I read with pleasure yesterday that the Metropolitan Museum of Art, one of our city's cultural treasures, will be getting a spectacular new plaza design. When completed, the landscaping will run all the way from 80th to 84th Streets on Fifth Avenue and will include more trees, new fountains, and new LED lighting for the façade at night. It will make the museum, which is already one of the city's greatest tourist attractions, even more inviting and beautiful.

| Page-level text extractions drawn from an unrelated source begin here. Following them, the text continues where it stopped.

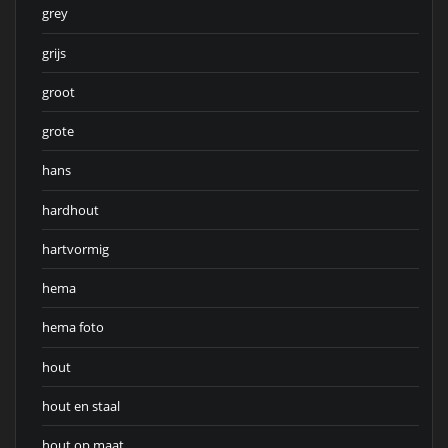
grey
grijs
groot
grote
hans
hardhout
hartvormig
hema
hema foto
hout
hout en staal
hout op maat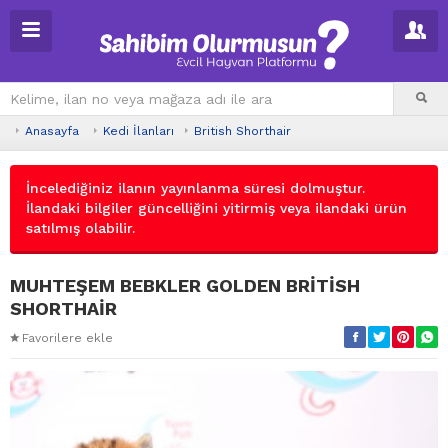
Anasayfa
Kedi İlanları
British Shorthair
İncelediğiniz ilanın yayınlanma süresi dolmuştur.
İlandaki bilgiler güncelliğini yitirmiş veya ilandaki ürün
satılmış olabilir.
MUHTEŞEM BEBKLER GOLDEN BRİTİSH
SHORTHAİR
Favorilere ekle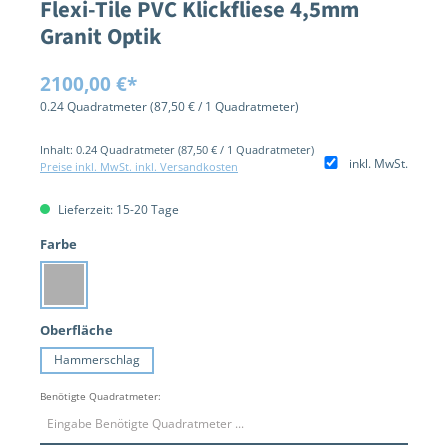
Flexi-Tile PVC Klickfliese 4,5mm
Granit Optik
2100,00 €*
0.24 Quadratmeter
(87,50 € / 1 Quadratmeter)
Inhalt:
0.24 Quadratmeter
(87,50 € / 1 Quadratmeter)
inkl. MwSt.
Preise inkl. MwSt. inkl. Versandkosten
Lieferzeit: 15-20 Tage
auswählen
Farbe
Granit Hellgrau
auswählen
Oberfläche
Hammerschlag
Benötigte Quadratmeter: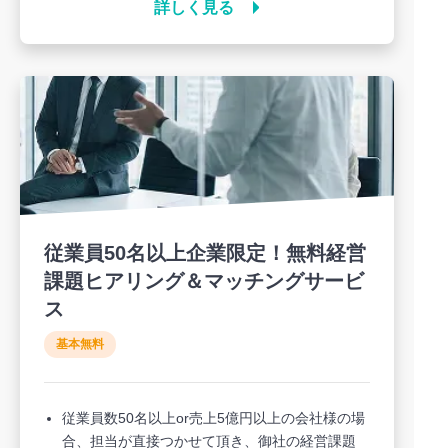
詳しく見る
従業員50名以上企業限定！無料経営
課題ヒアリング＆マッチングサービ
ス
基本無料
従業員数50名以上or売上5億円以上の会社様の場
合、担当が直接つかせて頂き、御社の経営課題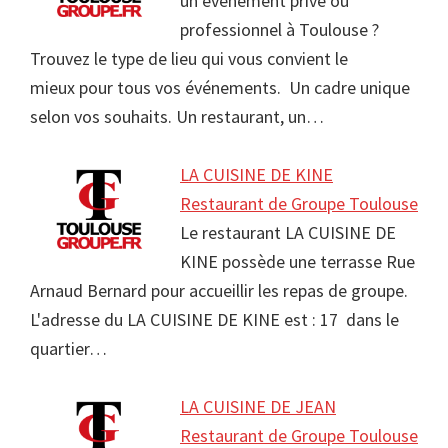
un événement privé ou
professionnel à Toulouse ?
Trouvez le type de lieu qui vous convient le
mieux pour tous vos événements. Un cadre unique
selon vos souhaits. Un restaurant, un…
LA CUISINE DE KINE
Restaurant de Groupe Toulouse
Le restaurant LA CUISINE DE
KINE possède une terrasse Rue
Arnaud Bernard pour accueillir les repas de groupe.
L'adresse du LA CUISINE DE KINE est : 17 dans le
quartier…
LA CUISINE DE JEAN
Restaurant de Groupe Toulouse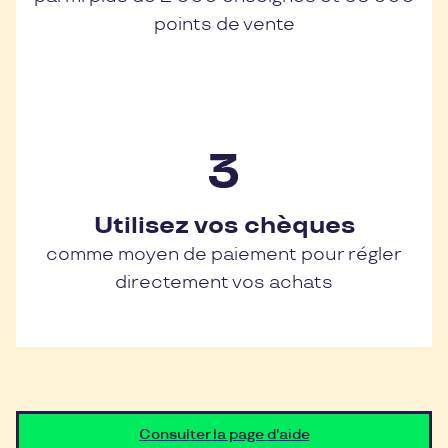
points de vente
Utilisez vos chèques
comme moyen de paiement pour régler
directement vos achats
Consulter la page d'aide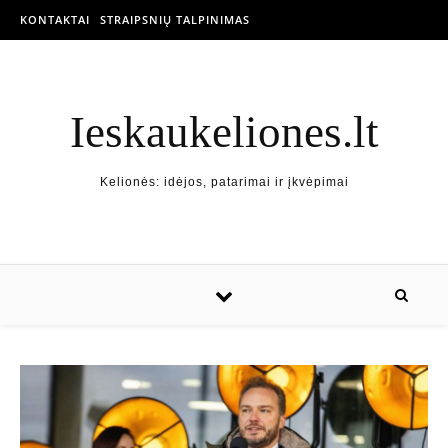
KONTAKTAI
STRAIPSNIŲ TALPINIMAS
Ieskaukeliones.lt
Kelionės: idėjos, patarimai ir įkvėpimai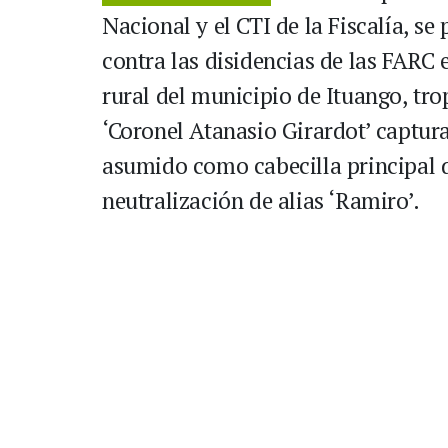
Nacional y el CTI de la Fiscalía, s
contra las disidencias de las FARC
rural del municipio de Ituango, tro
‘Coronel Atanasio Girardot’ captur
asumido como cabecilla principal d
neutralización de alias ‘Ramiro’.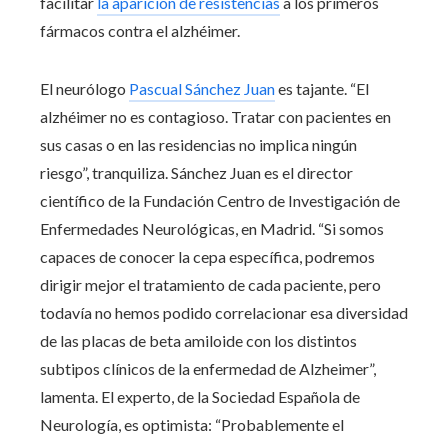
facilitar
la aparición de resistencias
a los primeros
fármacos contra el alzhéimer.
El neurólogo
Pascual Sánchez Juan
es tajante. “El
alzhéimer no es contagioso. Tratar con pacientes en
sus casas o en las residencias no implica ningún
riesgo”, tranquiliza. Sánchez Juan es el director
científico de la Fundación Centro de Investigación de
Enfermedades Neurológicas, en Madrid. “Si somos
capaces de conocer la cepa específica, podremos
dirigir mejor el tratamiento de cada paciente, pero
todavía no hemos podido correlacionar esa diversidad
de las placas de beta amiloide con los distintos
subtipos clínicos de la enfermedad de Alzheimer”,
lamenta. El experto, de la Sociedad Española de
Neurología, es optimista: “Probablemente el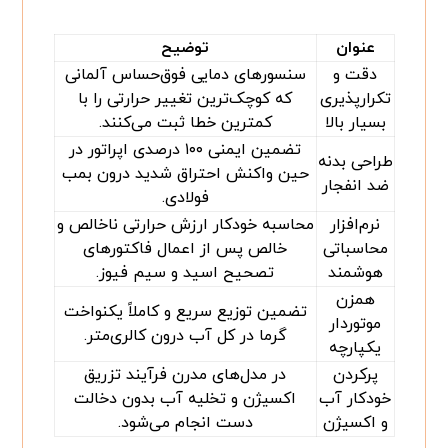
عنوان
توضیح
دقت و
سنسورهای دمایی فوق‌حساس آلمانی
تکرارپذیری
که کوچک‌ترین تغییر حرارتی را با
بسیار بالا
کمترین خطا ثبت می‌کنند.
تضمین ایمنی ۱۰۰ درصدی اپراتور در
طراحی بدنه
حین واکنش احتراق شدید درون بمب
ضد انفجار
فولادی.
نرم‌افزار
محاسبه خودکار ارزش حرارتی ناخالص و
محاسباتی
خالص پس از اعمال فاکتورهای
هوشمند
تصحیح اسید و سیم فیوز.
همزن
تضمین توزیع سریع و کاملاً یکنواخت
موتوردار
گرما در کل آب درون کالری‌متر.
یکپارچه
پرکردن
در مدل‌های مدرن فرآیند تزریق
خودکار آب
اکسیژن و تخلیه آب بدون دخالت
و اکسیژن
دست انجام می‌شود.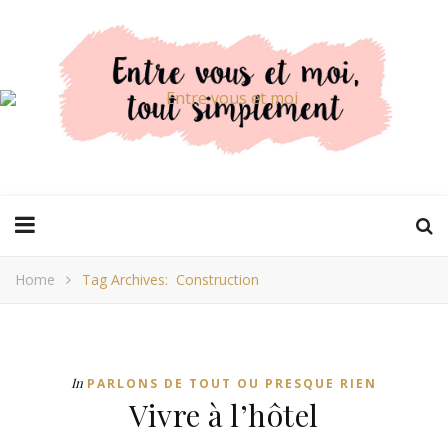
Home
Tag Archives: Construction
In
PARLONS DE TOUT OU PRESQUE RIEN
Vivre à l’hôtel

This latest reinvention of a public space outside a cultural institution had me think about the future of New York City and its economy. I have long believed that one of the best ways to ensure our city's prosperity is to continue to maintain and improve its standing as a cultural and educational destination. Tourists will always want to come to the city because we have so many cultural landmarks. And students will come here because we have so many great educational institutions. What will have them tell their friends and family that they should also come to New York is their experience when they are here. The more trees and plazas, green spaces and fountains the city offers, the more welcome they will feel.

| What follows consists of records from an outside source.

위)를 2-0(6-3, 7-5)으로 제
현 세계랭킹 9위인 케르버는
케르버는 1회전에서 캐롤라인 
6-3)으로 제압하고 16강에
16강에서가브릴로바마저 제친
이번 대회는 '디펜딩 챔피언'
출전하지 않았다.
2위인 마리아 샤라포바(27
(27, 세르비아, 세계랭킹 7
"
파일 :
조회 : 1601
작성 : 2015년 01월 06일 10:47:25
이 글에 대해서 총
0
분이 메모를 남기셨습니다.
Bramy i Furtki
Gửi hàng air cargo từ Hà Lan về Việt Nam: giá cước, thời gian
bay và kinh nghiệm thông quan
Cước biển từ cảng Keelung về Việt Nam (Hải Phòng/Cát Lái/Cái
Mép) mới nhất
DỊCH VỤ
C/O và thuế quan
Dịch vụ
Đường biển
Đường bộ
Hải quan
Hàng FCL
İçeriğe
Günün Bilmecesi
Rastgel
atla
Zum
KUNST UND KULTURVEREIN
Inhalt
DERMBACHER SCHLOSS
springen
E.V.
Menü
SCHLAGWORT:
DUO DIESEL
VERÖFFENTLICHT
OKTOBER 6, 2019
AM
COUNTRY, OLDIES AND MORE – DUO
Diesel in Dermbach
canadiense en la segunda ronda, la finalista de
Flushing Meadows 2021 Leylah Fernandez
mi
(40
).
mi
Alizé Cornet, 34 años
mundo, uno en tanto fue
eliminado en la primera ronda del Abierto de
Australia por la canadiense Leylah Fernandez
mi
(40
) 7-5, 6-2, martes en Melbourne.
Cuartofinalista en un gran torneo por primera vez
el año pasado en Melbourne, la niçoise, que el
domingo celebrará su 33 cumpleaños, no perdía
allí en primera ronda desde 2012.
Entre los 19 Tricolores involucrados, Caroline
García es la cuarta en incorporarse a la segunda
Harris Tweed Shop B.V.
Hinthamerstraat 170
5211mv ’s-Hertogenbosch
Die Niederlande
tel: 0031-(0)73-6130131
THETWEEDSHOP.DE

Some might say that the new plaza at the Met is a vanity project -- and at $60 million an expensive one. I beg to differ. Big philanthropists are always going to spend some of their money on projects like these. In the end, we all benefit.
Of course, the city needs a Silicon Alley and a strong financial sector. We need light manufacturing and lots of movies being made here. The key to long term stability and growth is a diversified economy. However, what really distinguishes New York City from a tourist point of view - its competitive advantage -- is several hundred years of investment in the city's cultural and educational infrastructure. Did you know that Columbia University is the city's largest employer?
I applaud the leadership of the Metropolitan Museum for continuing this tradition of improving and beautifying our cultural gems.